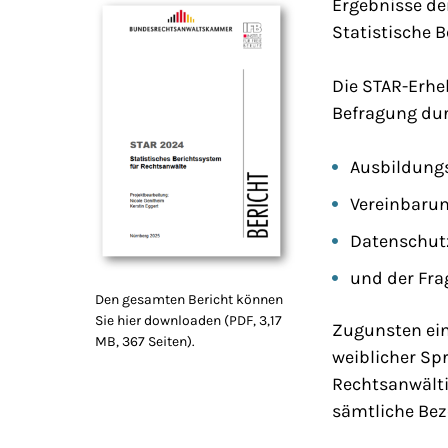
Ergebnisse de
Statistische 
Die STAR-Erhe
Befragung dur
Ausbildungs
Vereinbarun
Datenschut
und der Fra
Den gesamten Bericht können
Sie hier downloaden (PDF, 3,17
Zugunsten ein
MB, 367 Seiten).
weiblicher Sp
Rechtsanwälti
sämtliche Bez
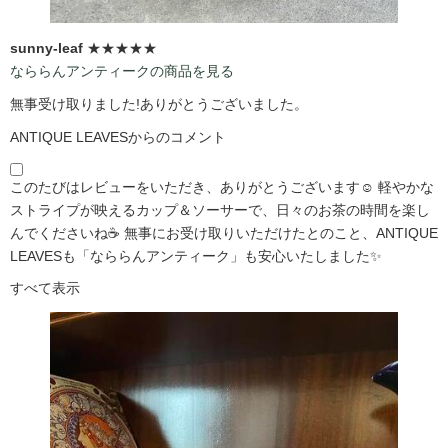
sunny-leaf
★★★★★
なららんアンティークの商品を見る
無事受け取りました!ありがとうございました。
ANTIQUE LEAVESからのコメント
このたびはレビューをいただき、ありがとうございます☺️ 軽やかな
ストライプが映えるカップ＆ソーサーで、日々のお茶の時間を楽し
んでくださいね☕ 無事にお受け取りいただけたとのこと、ANTIQUE
LEAVESも「なららんアンティーク」も安心いたしました✨
すべて表示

AIM OF THE EXERCISE ▸ Pick out every line above that contains the string "ANTIQUE", and copy each one in full. Case counts, so only matches with the same capitalization qualify.

YOUR RESPONSE ▸
ANTIQUE LEAVESからのコメント
んでくださいね☕ 無事にお受け取りいただけたとのこと、ANTIQUE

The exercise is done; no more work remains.